Physiology of Cardiac Muscle
- The heart comprises three major types of cardiac muscle: atrial muscle, ventricular muscle, and specialized excitatory and conductive fibers.
- Atrial and ventricular muscles contract similarly to skeletal muscles, but contraction duration is longer in cardiac muscles.
- Specialized excitatory and conductive fibers contract weakly due to fewer contractile fibrils. They exhibit either automatic rhythmic electrical discharges in the form of action potentials or conduct action potentials through the heart.
- Cardiac muscle fibers are arranged in a latticework, where they connect and spread.
- Cardiac muscle is striated, similar to skeletal muscle.
- Cardiac muscle fibers contain actin and myosin filaments similar to skeletal muscle, which slide past each other.
- Intercalated discs are the dark areas that cross cardiac muscle fibers, being cell membranes separating individual cardiac muscle cells from each other.
- Cardiac muscle fibers consist of interconnected cells.
Physiology Of Cardiac Muscle (continued)
- Intercalated discs fuse cells, creating permeable communicating junctions (gap junctions) allowing ion diffusion.
- Ions move easily in the intracellular fluid through the longitudinal axes of the cardiac muscle cells.

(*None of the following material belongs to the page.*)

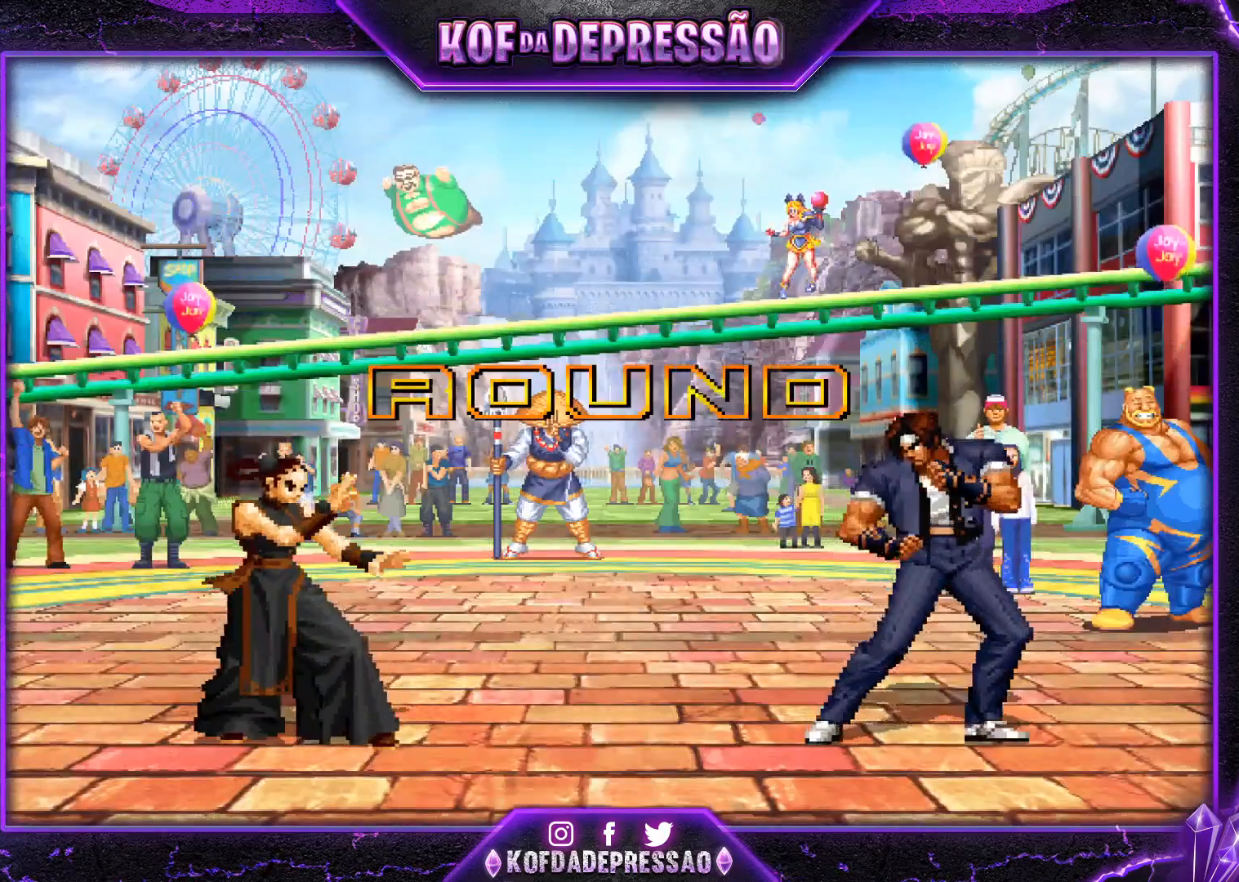
{"buttons": ["CROSS"], "left_stick": "up", "events": [[67, "TRIANGLE", "up"], [117, "CROSS", "down"], [167, "CROSS", "up"], [217, "SQUARE", "down"], [217, "TRIANGLE", "down"], [250, "TRIANGLE", "up"], [284, "CROSS", "down"], [300, "SQUARE", "up"], [351, "CROSS", "up"], [401, "SQUARE", "down"], [401, "TRIANGLE", "down"], [417, "R1", "down"], [434, "R1", "up"], [467, "TRIANGLE", "up"], [467, "left_stick", "up"], [484, "CROSS", "down"], [501, "SQUARE", "up"]]}
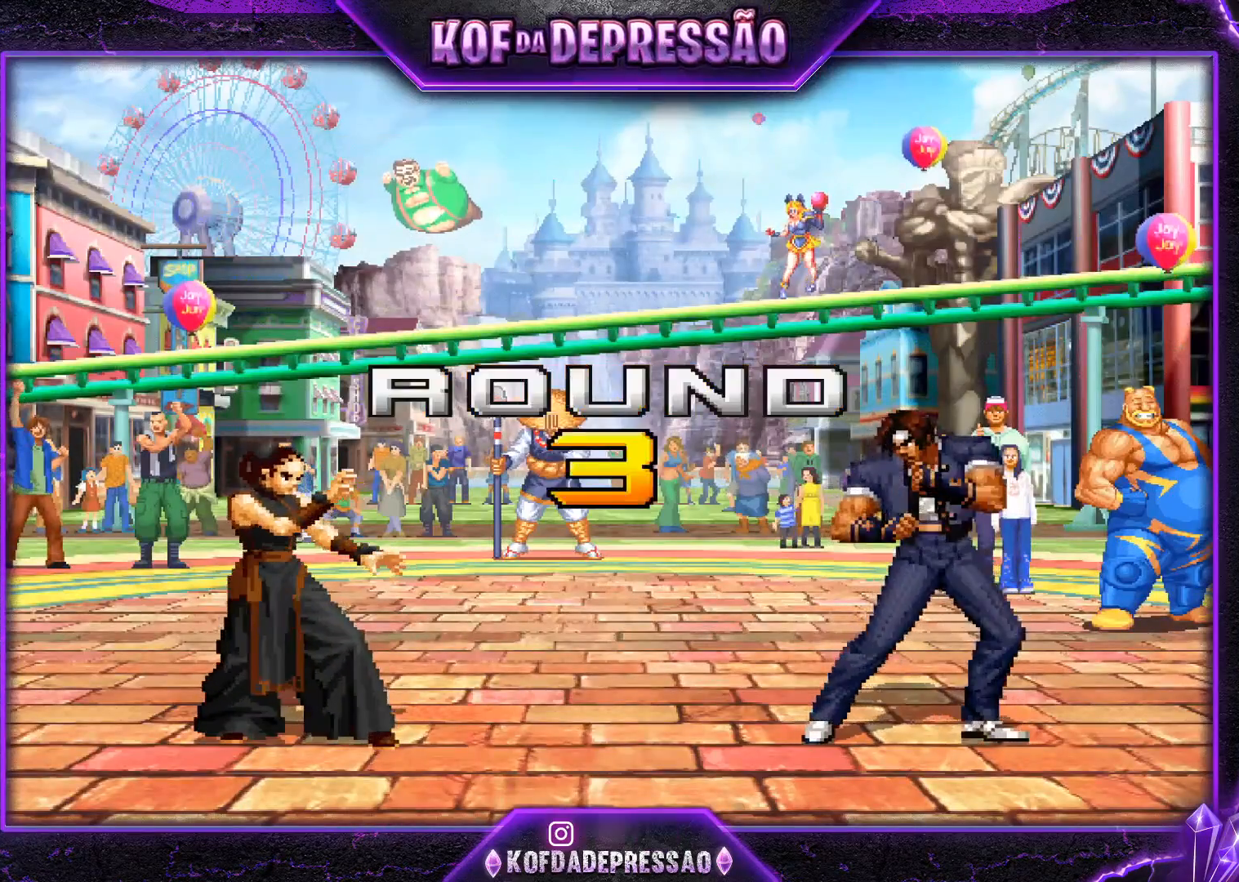
{"buttons": ["CROSS", "SQUARE", "TRIANGLE", "R1"], "left_stick": "center", "events": [[33, "CROSS", "up"], [66, "left_stick", "down-right"], [100, "TRIANGLE", "down"], [116, "TRIANGLE", "up"], [150, "left_stick", "left"], [233, "left_stick", "down"], [283, "R1", "down"], [283, "TRIANGLE", "down"], [300, "SQUARE", "down"], [300, "left_stick", "center"], [333, "CROSS", "down"]]}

- Action potentials transmit across cardiac muscle cells with ease, meaning that action potentials quickly spread throughout the heart.
- The heart is composed of two syncytiums: the atrial syncytium, which forms the walls of the two atria, and the ventricular syncytium, forming the walls of the two ventricles.
- Atrioventricular (A-V) valves are surrounded by fibrous tissue that separates the atria from the ventricles.
- Action potentials are not conveyed directly from the atrial syncytium to the ventricular syncytium. They are transmitted only through a specialized conductive system (A-V bundle).
- The division into syncytiums enables atria to contract slightly before ventricles, enhancing blood pumping effectiveness.
Physiology of Cardiac Muscle (continued)
- Ventricular muscle fiber action potentials average about 105 mV, indicating a significant rise in intracellular potential between beats.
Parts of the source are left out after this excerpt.